Text segment »
Christiane Amanpour and Tina Brown to Headline Premier International Journalism Event in DC
WASHINGTON, March 28, 2011 /PRNewswire-USNewswire/ -- Two outstanding journalists will be featured at the 2011 International Center for Journalists (ICFJ) Awards Dinner on Nov. 1. Christiane Amanpour, host of ABC's "This Week," will receive the ICFJ Founders Award for Excellence in Journalism. Tina Brown, editor-in-chief of Newsweek and The Daily Beast, will serve as master of ceremonies for Washington's largest international journalism awards dinner.
"Christiane and Tina set the benchmarks for journalism excellence around the world," said ICFJ President Joyce Barnathan. "Christiane has provided unparalleled on-the-scene reports of major world events, including the Egyptian revolution this year. And Tina is a stellar editor and innovator who is creating sustainable, successful models for the news industry."

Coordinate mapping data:
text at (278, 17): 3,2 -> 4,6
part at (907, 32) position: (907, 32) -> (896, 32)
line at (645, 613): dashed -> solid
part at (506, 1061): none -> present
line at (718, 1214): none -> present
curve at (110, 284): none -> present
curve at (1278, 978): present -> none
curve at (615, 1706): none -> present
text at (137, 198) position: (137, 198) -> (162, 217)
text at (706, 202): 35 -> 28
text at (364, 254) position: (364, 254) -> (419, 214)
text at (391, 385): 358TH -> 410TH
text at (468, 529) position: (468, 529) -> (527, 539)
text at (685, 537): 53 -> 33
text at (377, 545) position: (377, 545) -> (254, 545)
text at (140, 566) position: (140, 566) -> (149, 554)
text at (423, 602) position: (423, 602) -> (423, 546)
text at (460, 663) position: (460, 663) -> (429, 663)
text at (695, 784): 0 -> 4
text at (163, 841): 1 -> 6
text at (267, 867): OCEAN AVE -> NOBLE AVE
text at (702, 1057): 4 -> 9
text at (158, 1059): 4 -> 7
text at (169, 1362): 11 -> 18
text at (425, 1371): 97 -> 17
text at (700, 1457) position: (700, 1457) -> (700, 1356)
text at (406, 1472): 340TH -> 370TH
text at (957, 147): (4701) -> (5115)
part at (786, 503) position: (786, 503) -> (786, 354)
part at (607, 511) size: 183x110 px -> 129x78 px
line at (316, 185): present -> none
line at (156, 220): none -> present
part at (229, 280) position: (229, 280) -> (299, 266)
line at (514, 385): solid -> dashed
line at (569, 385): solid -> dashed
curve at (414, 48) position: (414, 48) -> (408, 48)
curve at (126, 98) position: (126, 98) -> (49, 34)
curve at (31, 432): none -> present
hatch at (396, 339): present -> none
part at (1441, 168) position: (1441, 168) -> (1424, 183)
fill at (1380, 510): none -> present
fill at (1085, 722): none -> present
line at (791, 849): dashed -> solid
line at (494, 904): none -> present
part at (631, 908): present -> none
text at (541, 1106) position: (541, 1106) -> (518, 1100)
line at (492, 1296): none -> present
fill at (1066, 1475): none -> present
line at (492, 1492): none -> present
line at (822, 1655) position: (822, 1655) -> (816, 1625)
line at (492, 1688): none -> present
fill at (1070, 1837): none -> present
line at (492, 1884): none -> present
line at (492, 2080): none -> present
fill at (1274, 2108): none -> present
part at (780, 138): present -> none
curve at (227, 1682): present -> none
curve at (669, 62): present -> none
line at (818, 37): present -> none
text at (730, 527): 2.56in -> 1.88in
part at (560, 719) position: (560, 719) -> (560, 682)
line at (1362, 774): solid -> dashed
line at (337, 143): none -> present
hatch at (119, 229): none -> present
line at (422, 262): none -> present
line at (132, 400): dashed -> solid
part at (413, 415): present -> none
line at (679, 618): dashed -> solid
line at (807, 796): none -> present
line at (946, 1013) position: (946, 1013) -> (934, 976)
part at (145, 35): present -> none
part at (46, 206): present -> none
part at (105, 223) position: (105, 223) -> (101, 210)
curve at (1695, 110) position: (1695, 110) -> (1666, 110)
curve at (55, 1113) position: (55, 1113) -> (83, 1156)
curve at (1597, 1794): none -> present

What you have to do » Copy out the passage of the press release about the ICFJ Awards Dinner, starting with "Christiane Amanpour and" and going on through "journalism awards dinner.".

Answer to this exercise »
Christiane Amanpour and Tina Brown to Headline Premier International Journalism Event in DC
WASHINGTON, March 28, 2011 /PRNewswire-USNewswire/ -- Two outstanding journalists will be featured at the 2011 International Center for Journalists (ICFJ) Awards Dinner on Nov. 1. Christiane Amanpour, host of ABC's "This Week," will receive the ICFJ Founders Award for Excellence in Journalism. Tina Brown, editor-in-chief of Newsweek and The Daily Beast, will serve as master of ceremonies for Washington's largest international journalism awards dinner.